Hi, everybody. I’m Mike Staver. This is Mondays with Mike, a weekly video series where I answer questions from people just like you. Here’s this week’s question.
“What’s the best way to create healthy boundaries when it comes to friends, family and colleagues? I’m a people pleaser. And don’t want to be mean or harsh, but I really need to get some boundaries in place.”
Yes, well, here’s how you do it, you decide what those boundaries are. Now, let me just give this to you and we’ve answered questions like this before. Let me give you the thing about boundaries that’s really important.
If you have rigid boundaries, like “I’m never going to do that,” or “That will never happen again,” then you create more opportunities for you to break rules and to have problems, okay?

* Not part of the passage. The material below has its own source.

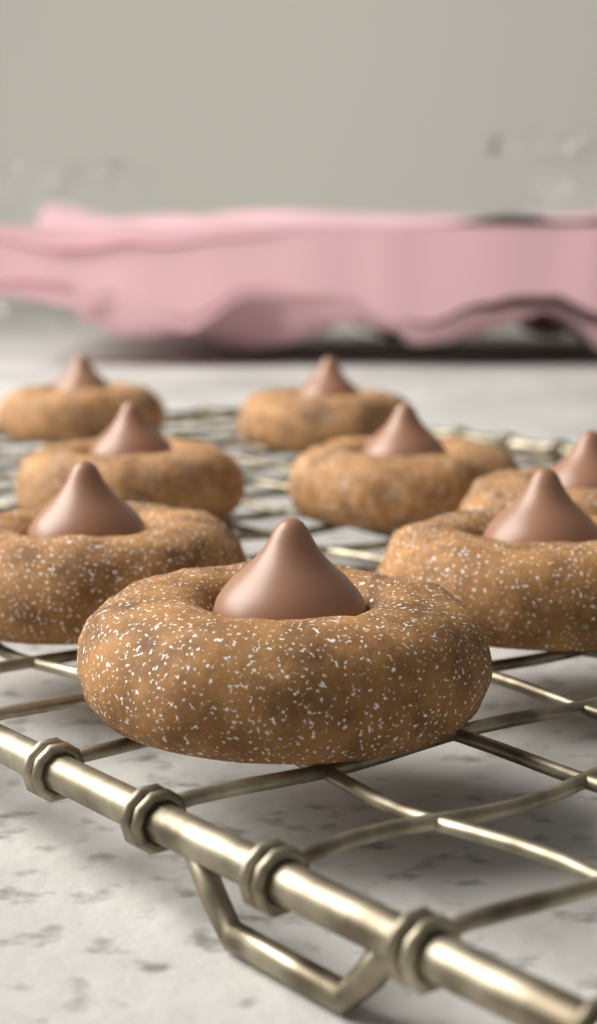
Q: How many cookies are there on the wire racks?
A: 8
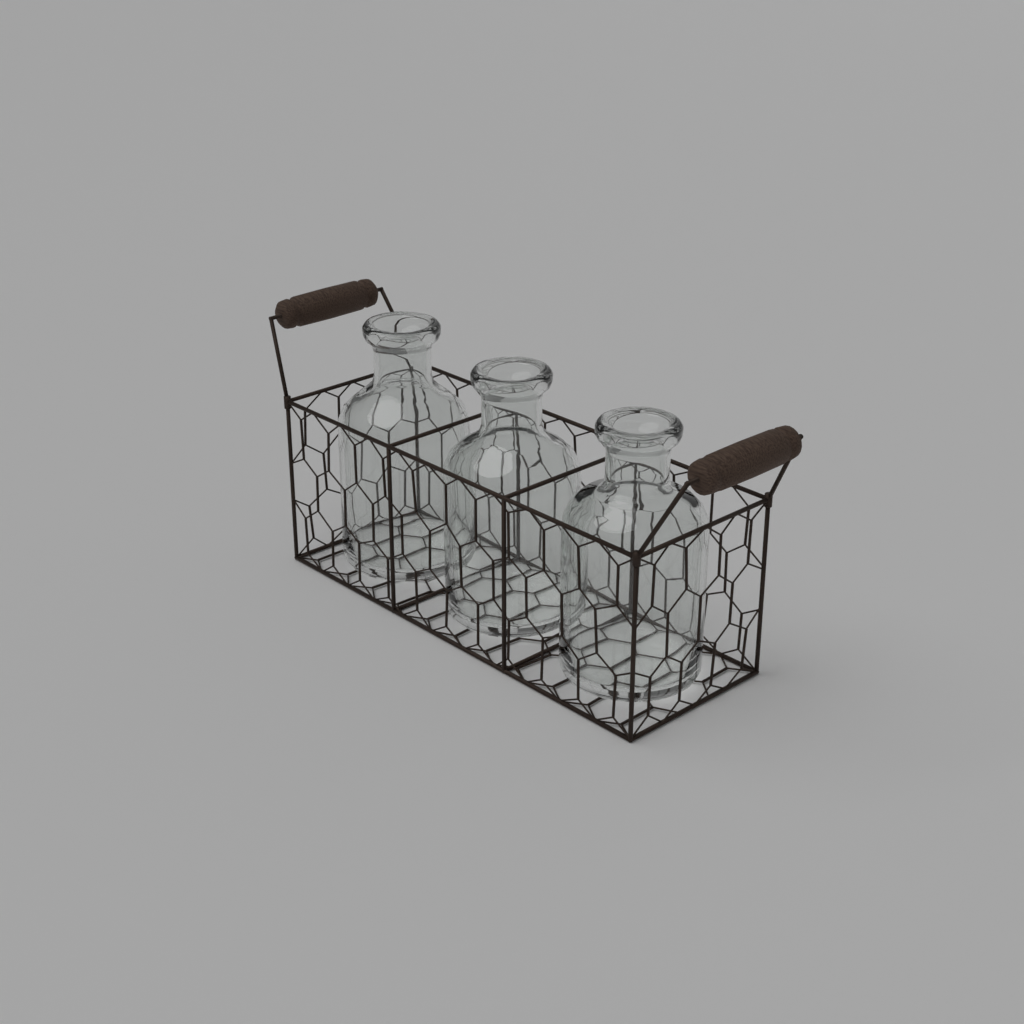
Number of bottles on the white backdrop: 3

So first of all, not rigid boundaries. If you have no boundaries, you’re going to have a lot of issues because you’re going to feel like you’re being battered around by the sea and that battering is going to make you feel very out of control, and like other people have it, have the control. Now, this is an important thing to know about boundaries. Boundaries are not something you set for someone else, boundaries are things that you make choices about.
I want to say that again, boundaries are not for somebody else, I’m not going to say to you, “I’m not going to be around you if you talk to me that way,” because see, that’s a request for you to change your behavior and I don’t have any control over your behavior. But I can say this, “If you’re going to talk to me that way, I choose not to be in this conversation.” This is a very, very important distinction around boundaries. I hear a lot of people teaching boundaries, I hear a lot of people talking about boundaries and what they think are boundaries are something you impose on another person, they’re not.
Boundaries are something you build for yourself. I choose not to be in an environment like that. Not if you’re going to keep having an environment like that, I’m not going to be in it because that changes the power dynamic. If you’re waiting for them to change or request for them to change then there’s a problem and we want to avoid that problem as best we can. So not rigid, not lacking, but flexible, right? I very seldom use the word never, I never use the word never, never do I use the word never, I mean, I don’t ever– [chuckles] Just kidding.
All right, so avoid rigid boundaries, build flexible boundaries, but remember, boundaries are about you, not them. Hope that’s helpful.